# Supplied data:
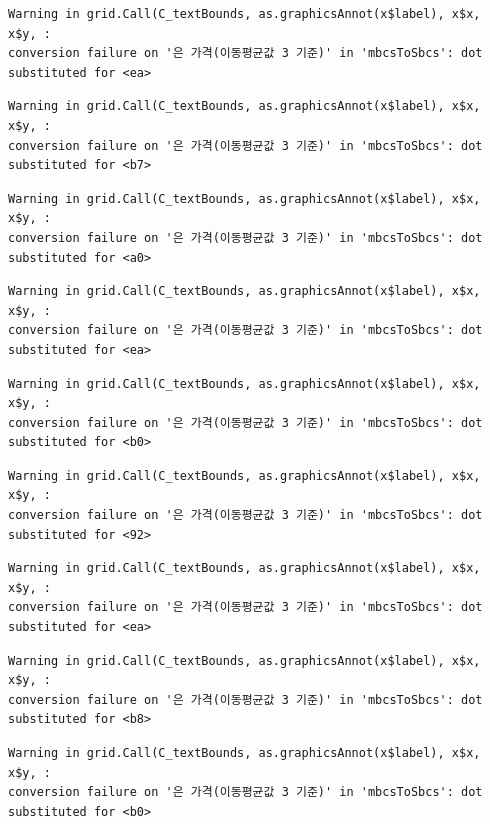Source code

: \documentclass[
  letterpaper,
  DIV=11,
  numbers=noendperiod]{scrreprt}
\begin{document}
\begin{verbatim}
Warning in grid.Call(C_textBounds, as.graphicsAnnot(x$label), x$x, x$y, :
conversion failure on '은 가격(이동평균값 3 기준)' in 'mbcsToSbcs': dot
substituted for <ea>
\end{verbatim}

\begin{verbatim}
Warning in grid.Call(C_textBounds, as.graphicsAnnot(x$label), x$x, x$y, :
conversion failure on '은 가격(이동평균값 3 기준)' in 'mbcsToSbcs': dot
substituted for <b7>
\end{verbatim}

\begin{verbatim}
Warning in grid.Call(C_textBounds, as.graphicsAnnot(x$label), x$x, x$y, :
conversion failure on '은 가격(이동평균값 3 기준)' in 'mbcsToSbcs': dot
substituted for <a0>
\end{verbatim}

\begin{verbatim}
Warning in grid.Call(C_textBounds, as.graphicsAnnot(x$label), x$x, x$y, :
conversion failure on '은 가격(이동평균값 3 기준)' in 'mbcsToSbcs': dot
substituted for <ea>
\end{verbatim}

\begin{verbatim}
Warning in grid.Call(C_textBounds, as.graphicsAnnot(x$label), x$x, x$y, :
conversion failure on '은 가격(이동평균값 3 기준)' in 'mbcsToSbcs': dot
substituted for <b0>
\end{verbatim}

\begin{verbatim}
Warning in grid.Call(C_textBounds, as.graphicsAnnot(x$label), x$x, x$y, :
conversion failure on '은 가격(이동평균값 3 기준)' in 'mbcsToSbcs': dot
substituted for <92>
\end{verbatim}

\begin{verbatim}
Warning in grid.Call(C_textBounds, as.graphicsAnnot(x$label), x$x, x$y, :
conversion failure on '은 가격(이동평균값 3 기준)' in 'mbcsToSbcs': dot
substituted for <ea>
\end{verbatim}

\begin{verbatim}
Warning in grid.Call(C_textBounds, as.graphicsAnnot(x$label), x$x, x$y, :
conversion failure on '은 가격(이동평균값 3 기준)' in 'mbcsToSbcs': dot
substituted for <b8>
\end{verbatim}

\begin{verbatim}
Warning in grid.Call(C_textBounds, as.graphicsAnnot(x$label), x$x, x$y, :
conversion failure on '은 가격(이동평균값 3 기준)' in 'mbcsToSbcs': dot
substituted for <b0>
\end{verbatim}
\end{document}
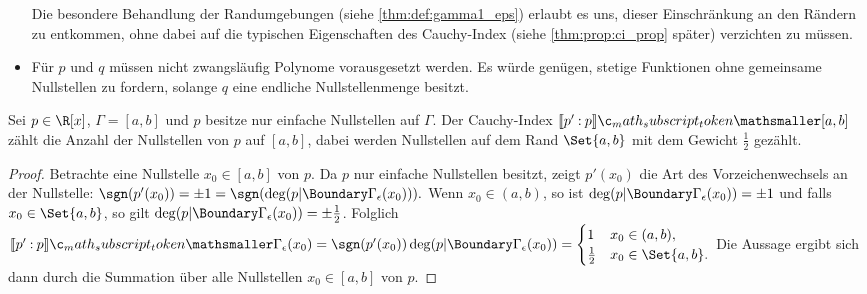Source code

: \documentclass{mythesis}
\begin{document}
\begin{definition}
\begin{note}
\begin{itemize}
                Die besondere Behandlung der Randumgebungen (siehe \ref{thm:def:gamma1_eps}) erlaubt es uns, dieser Einschränkung an den Rändern zu entkommen, ohne dabei auf die typischen Eigenschaften des Cauchy-Index (siehe \ref{thm:prop:ci_prop} später) verzichten zu müssen.
            \item
                Für $p$ und $q$ müssen nicht zwangsläufig Polynome vorausgesetzt werden.
                Es würde genügen, stetige Funktionen ohne gemeinsame Nullstellen zu fordern, solange $q$ eine endliche Nullstellenmenge besitzt.
        \end{itemize}
    \end{note}
\end{definition}


\begin{example} \label{thm:ex:ci_roots}
    Sei $p \in \R[x]$, $\Gamma = [a,b]$ und $p$ besitze nur einfache Nullstellen auf $\Gamma$.
    Der Cauchy-Index $\Index{[a,b]}{p'}{p}$ zählt die Anzahl der Nullstellen von $p$ auf $[a,b]$, dabei werden Nullstellen auf dem Rand $\Set{a,b}$ mit dem Gewicht $\frac{1}{2}$ gezählt.
    \begin{proof}
        Betrachte eine Nullstelle $x_0 \in [a,b]$ von $p$.
        Da $p$ nur einfache Nullstellen besitzt, zeigt $p'(x_0)$ die Art des Vorzeichenwechsels an der Nullstelle:
        \begin{math}
            \sgn(p'(x_0)) = \pm 1 = \sgn(\deg(p|\Boundary\Gamma_\epsilon(x_0))).
        \end{math}
        Wenn $x_0 \in (a,b)$, so ist $\deg(p|\Boundary\Gamma_\epsilon(x_0)) = \pm 1$ und falls $x_0 \in \Set{a,b}$, so gilt $\deg(p|\Boundary\Gamma_\epsilon(x_0)) = \pm \frac{1}{2}$.
        Folglich
        \begin{math}
            \Index{\Gamma_\epsilon(x_0)}{p'}{p}
            = \sgn(p'(x_0)) \deg(p|\Boundary\Gamma_\epsilon(x_0)) = \begin{cases}
                1 & x_0 \in (a,b), \\
                \frac{1}{2} & x_0 \in \Set{a,b}.
            \end{cases}
        \end{math}
        Die Aussage ergibt sich dann durch die Summation über alle Nullstellen $x_0 \in [a,b]$ von $p$.
    \end{proof}
\end{example}
\end{document}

# Task to carry out:
An exact copy of every line above is needed, without the images.

# Solution to this problem:
Source code

: \documentclass[
  letterpaper,
  DIV=11,
  numbers=noendperiod]{scrreprt}
\begin{document}
\begin{verbatim}
Warning in grid.Call(C_textBounds, as.graphicsAnnot(x$label), x$x, x$y, :
conversion failure on '은 가격(이동평균값 3 기준)' in 'mbcsToSbcs': dot
substituted for <ea>
\end{verbatim}

\begin{verbatim}
Warning in grid.Call(C_textBounds, as.graphicsAnnot(x$label), x$x, x$y, :
conversion failure on '은 가격(이동평균값 3 기준)' in 'mbcsToSbcs': dot
substituted for <b7>
\end{verbatim}

\begin{verbatim}
Warning in grid.Call(C_textBounds, as.graphicsAnnot(x$label), x$x, x$y, :
conversion failure on '은 가격(이동평균값 3 기준)' in 'mbcsToSbcs': dot
substituted for <a0>
\end{verbatim}

\begin{verbatim}
Warning in grid.Call(C_textBounds, as.graphicsAnnot(x$label), x$x, x$y, :
conversion failure on '은 가격(이동평균값 3 기준)' in 'mbcsToSbcs': dot
substituted for <ea>
\end{verbatim}

\begin{verbatim}
Warning in grid.Call(C_textBounds, as.graphicsAnnot(x$label), x$x, x$y, :
conversion failure on '은 가격(이동평균값 3 기준)' in 'mbcsToSbcs': dot
substituted for <b0>
\end{verbatim}

\begin{verbatim}
Warning in grid.Call(C_textBounds, as.graphicsAnnot(x$label), x$x, x$y, :
conversion failure on '은 가격(이동평균값 3 기준)' in 'mbcsToSbcs': dot
substituted for <92>
\end{verbatim}

\begin{verbatim}
Warning in grid.Call(C_textBounds, as.graphicsAnnot(x$label), x$x, x$y, :
conversion failure on '은 가격(이동평균값 3 기준)' in 'mbcsToSbcs': dot
substituted for <ea>
\end{verbatim}

\begin{verbatim}
Warning in grid.Call(C_textBounds, as.graphicsAnnot(x$label), x$x, x$y, :
conversion failure on '은 가격(이동평균값 3 기준)' in 'mbcsToSbcs': dot
substituted for <b8>
\end{verbatim}

\begin{verbatim}
Warning in grid.Call(C_textBounds, as.graphicsAnnot(x$label), x$x, x$y, :
conversion failure on '은 가격(이동평균값 3 기준)' in 'mbcsToSbcs': dot
substituted for <b0>
\end{verbatim}
\end{document}
Source code

: \documentclass{mythesis}
\begin{document}
\begin{definition}
\begin{note}
\begin{itemize}
                Die besondere Behandlung der Randumgebungen (siehe \ref{thm:def:gamma1_eps}) erlaubt es uns, dieser Einschränkung an den Rändern zu entkommen, ohne dabei auf die typischen Eigenschaften des Cauchy-Index (siehe \ref{thm:prop:ci_prop} später) verzichten zu müssen.
            \item
                Für $p$ und $q$ müssen nicht zwangsläufig Polynome vorausgesetzt werden.
                Es würde genügen, stetige Funktionen ohne gemeinsame Nullstellen zu fordern, solange $q$ eine endliche Nullstellenmenge besitzt.
        \end{itemize}
    \end{note}
\end{definition}


\begin{example} \label{thm:ex:ci_roots}
    Sei $p \in \R[x]$, $\Gamma = [a,b]$ und $p$ besitze nur einfache Nullstellen auf $\Gamma$.
    Der Cauchy-Index $\Index{[a,b]}{p'}{p}$ zählt die Anzahl der Nullstellen von $p$ auf $[a,b]$, dabei werden Nullstellen auf dem Rand $\Set{a,b}$ mit dem Gewicht $\frac{1}{2}$ gezählt.
    \begin{proof}
        Betrachte eine Nullstelle $x_0 \in [a,b]$ von $p$.
        Da $p$ nur einfache Nullstellen besitzt, zeigt $p'(x_0)$ die Art des Vorzeichenwechsels an der Nullstelle:
        \begin{math}
            \sgn(p'(x_0)) = \pm 1 = \sgn(\deg(p|\Boundary\Gamma_\epsilon(x_0))).
        \end{math}
        Wenn $x_0 \in (a,b)$, so ist $\deg(p|\Boundary\Gamma_\epsilon(x_0)) = \pm 1$ und falls $x_0 \in \Set{a,b}$, so gilt $\deg(p|\Boundary\Gamma_\epsilon(x_0)) = \pm \frac{1}{2}$.
        Folglich
        \begin{math}
            \Index{\Gamma_\epsilon(x_0)}{p'}{p}
            = \sgn(p'(x_0)) \deg(p|\Boundary\Gamma_\epsilon(x_0)) = \begin{cases}
                1 & x_0 \in (a,b), \\
                \frac{1}{2} & x_0 \in \Set{a,b}.
            \end{cases}
        \end{math}
        Die Aussage ergibt sich dann durch die Summation über alle Nullstellen $x_0 \in [a,b]$ von $p$.
    \end{proof}
\end{example}
\end{document}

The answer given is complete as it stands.